After successfully completing my first official week of winter term, I needed a proper way to unwind. I love Asian cinema as much the next gal, readers, but there is a limit to the amount of subtitles I can handle. I reached it this week somewhere between the fourth and fifth movies we watched, entirely in Cantonese with subtitles in a florescent yellow color that is basically what conga lines embody, if you were to sum that up with only one color.

But, I digress.

So after a week of this, I was on the lookout for a way to spend my Friday night that was a delightful change of pace from the rest of my week. Instead of watching a group of Chinese assassins kill each other with the power of only their minds (from the movie Hero, on the shelf of your local Blockbuster, in case you were wondering), I watched my fellow classmates suit up in their Rocky Balboa-inspired getups and punch the living daylights out of one another.

Welcome to college, kids.

This wasn’t a ruthless act of gang violence, mind you (despite what Westside Story has led me to believe, stuff like that doesn’t happen. Seriously. I’ve been alive almost two decades and not once has someone broken into spontaneous, choreographed violence set to a jaunty tune. Not once.). Fight Night is a rather ingenious fundraiser put on by both C of I and Caldwell High School. Everyone knows that Americans prefer their entertainment to blood-filled (the higher chance of someone losing a molar, the more ready we are to throw our money at it), so why not put together an event indulging that? So for the low cost of only $10, I found myself in the bleachers watching a kid from my poetry class deliver a wicked uppercut to the boy from my First Year Seminar while I ate popcorn.

It. Was. Awesome.

All the fighters volunteer and are comprised of a mixture of C of I/CHS guys and girls, suited up in protective gear and spitting in a bucket (Something I had originally thought was only a thing they did in the movies. Nope. Totally happens all the time and is just as disgusting as you would anticipate.).

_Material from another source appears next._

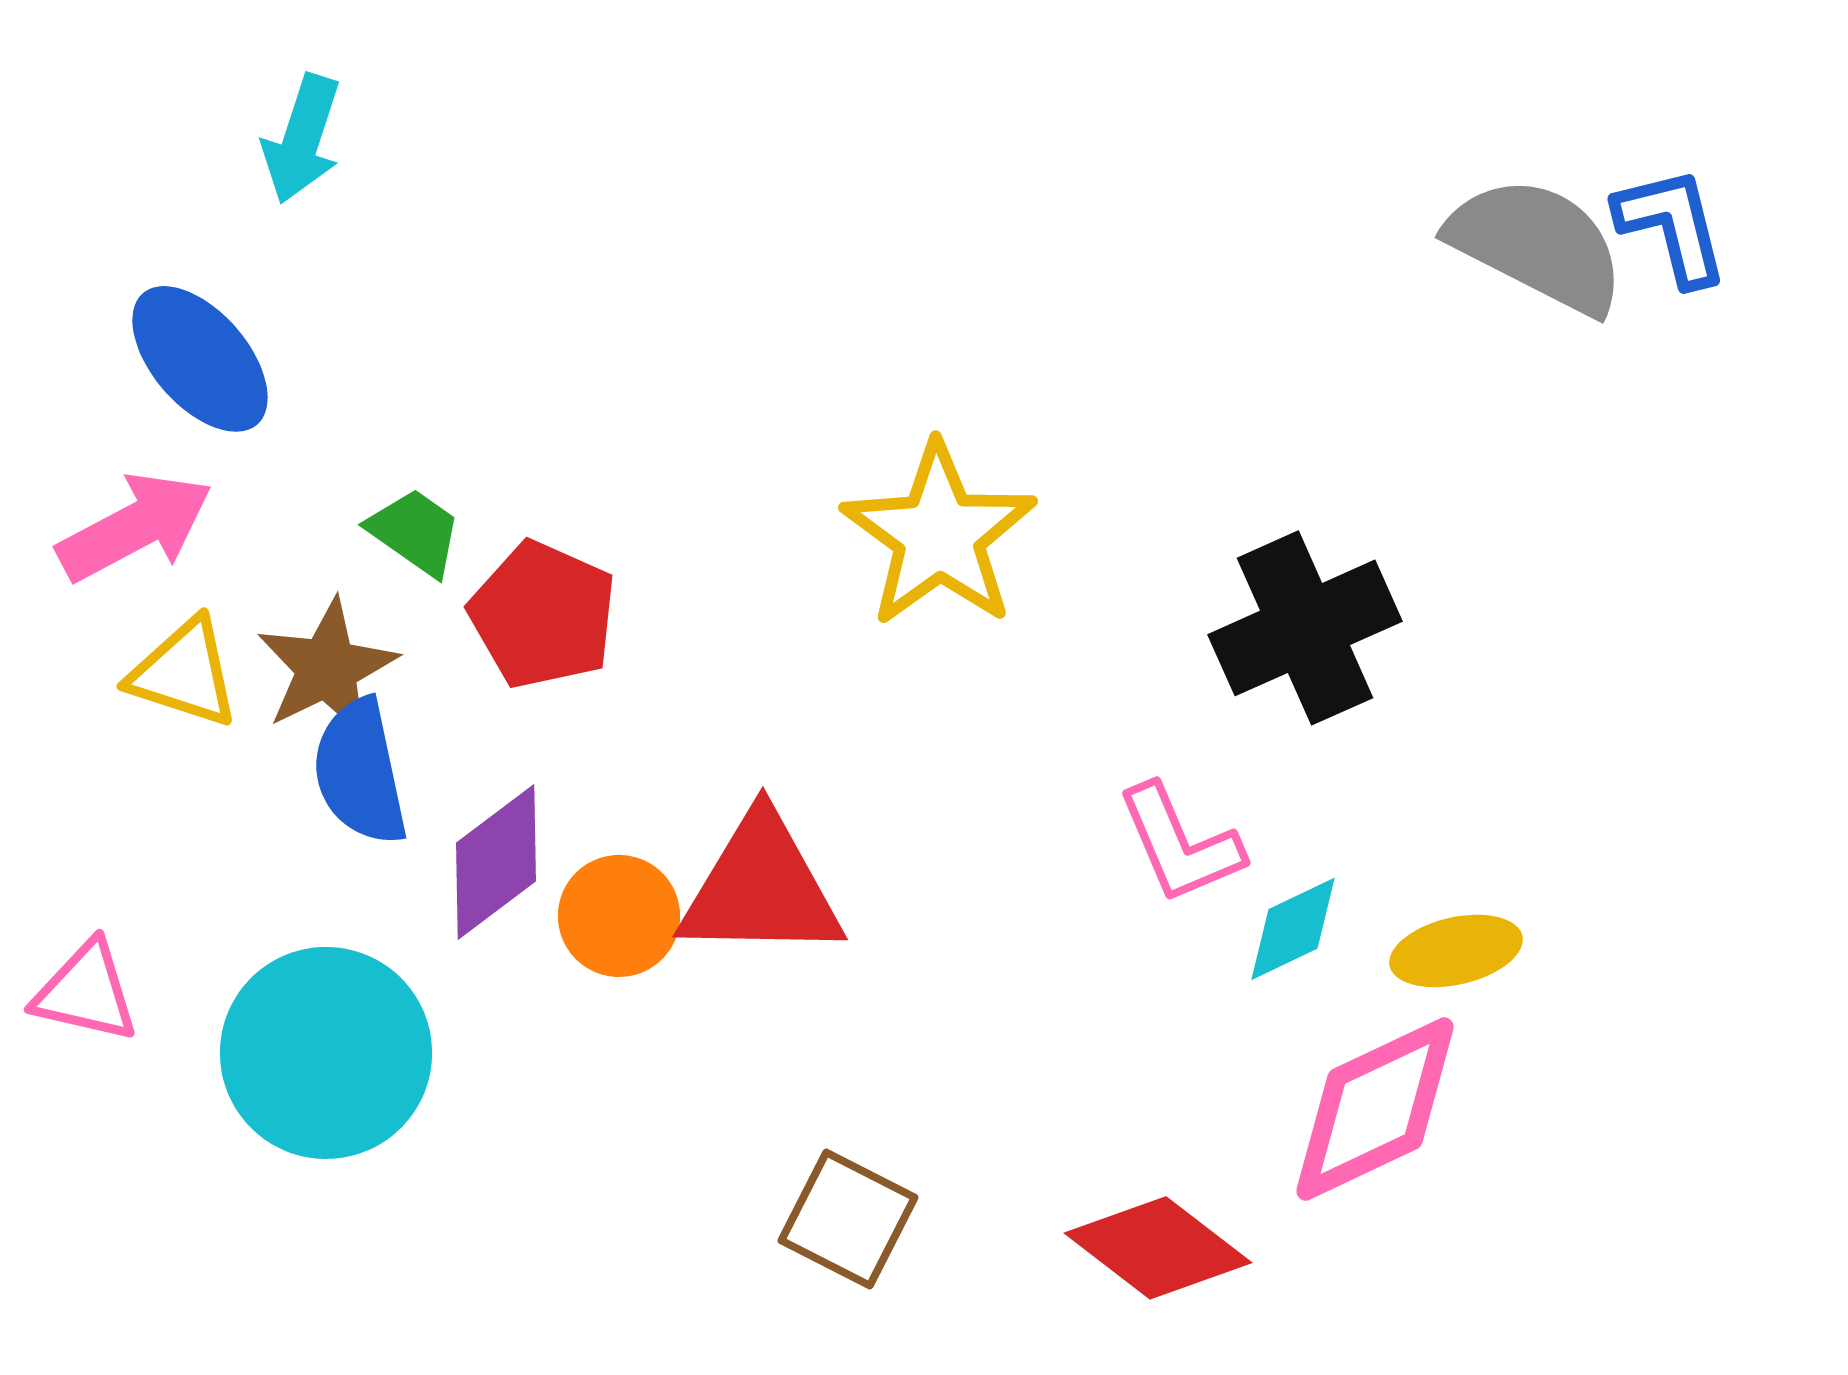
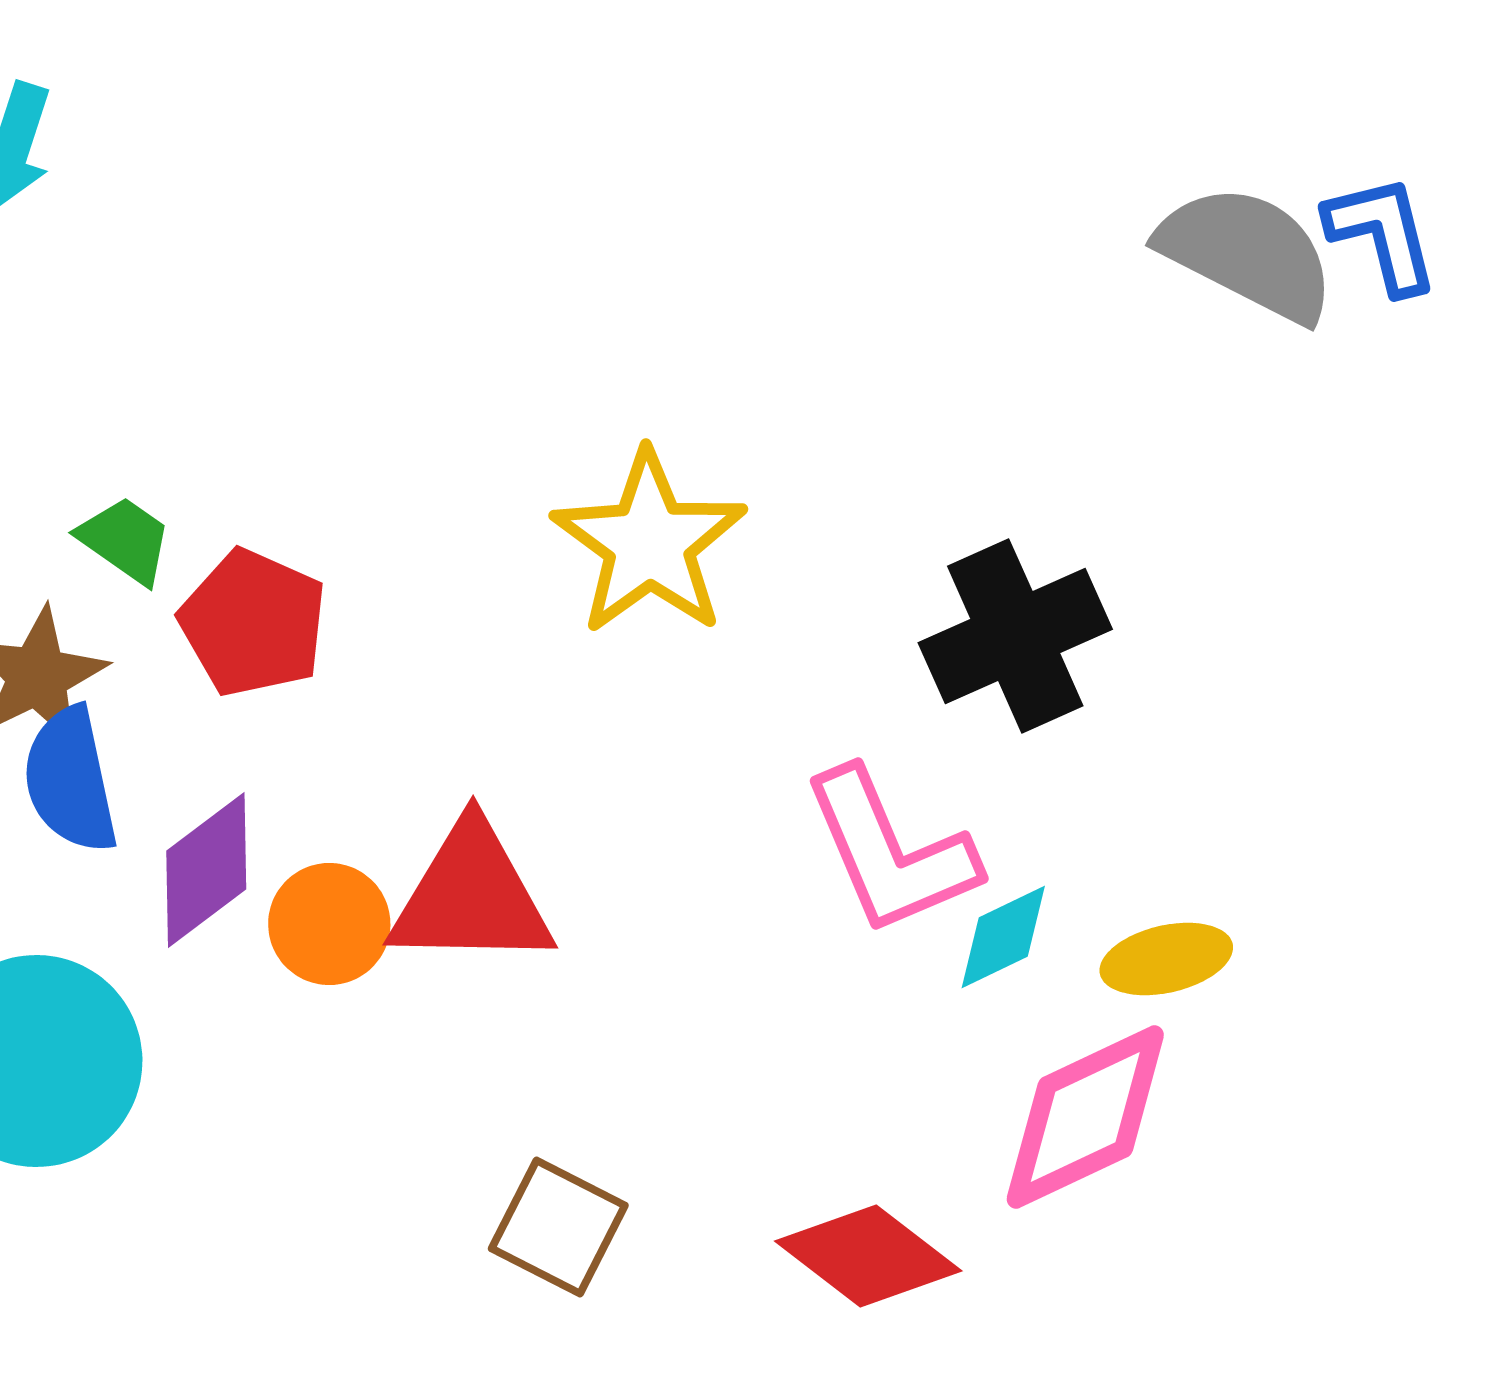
pink L-shape: (1180, 844) -> (890, 852), size x1.4

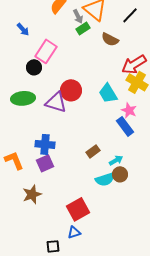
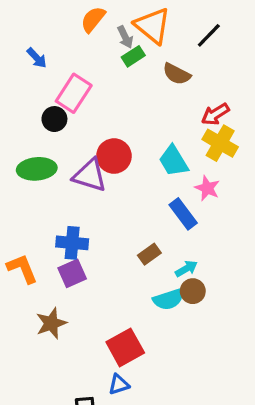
red arrow: (134, 64) -> (215, 114), size x0.7
blue rectangle: (125, 126) -> (183, 214), moved

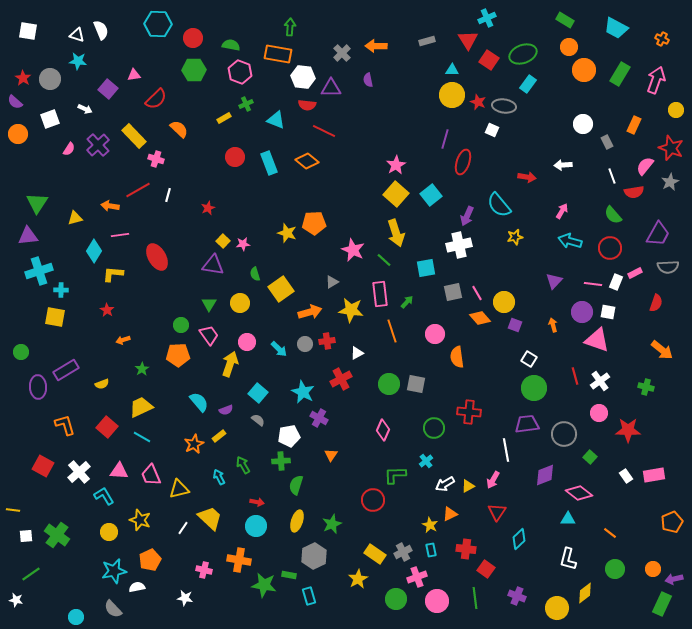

There was a weird, sort of manic energy that ran throughout the crowd. It’s almost as if we all, collectively, reverted back to the time of our ancestors, when we would sit in the coliseum watching gladiators go at it against lions, tigers, and bears. It was a unique experience, to say the least. No one was eaten by lions at this event, though. Not yet. There is always next time.

In other news, I’m taking a badminton class in addition to my Asian cinema class. And, much to my overwhelming shame, I am already sore from the brief two days of play we have had: my quads burn something fierce, my knees ache, and my forearms protest each movement. I know, I am an embarrassment. But, come on, I’m a writer! Not an athlete. I’m gifted in other areas, please believe me.  

I’m off to finish an essay on the unification of warring China (please try to contain your jealousy, readers.).

-Ashley A. Miller

Ashley is a sophomore Creative Writing major from Payette, Idaho.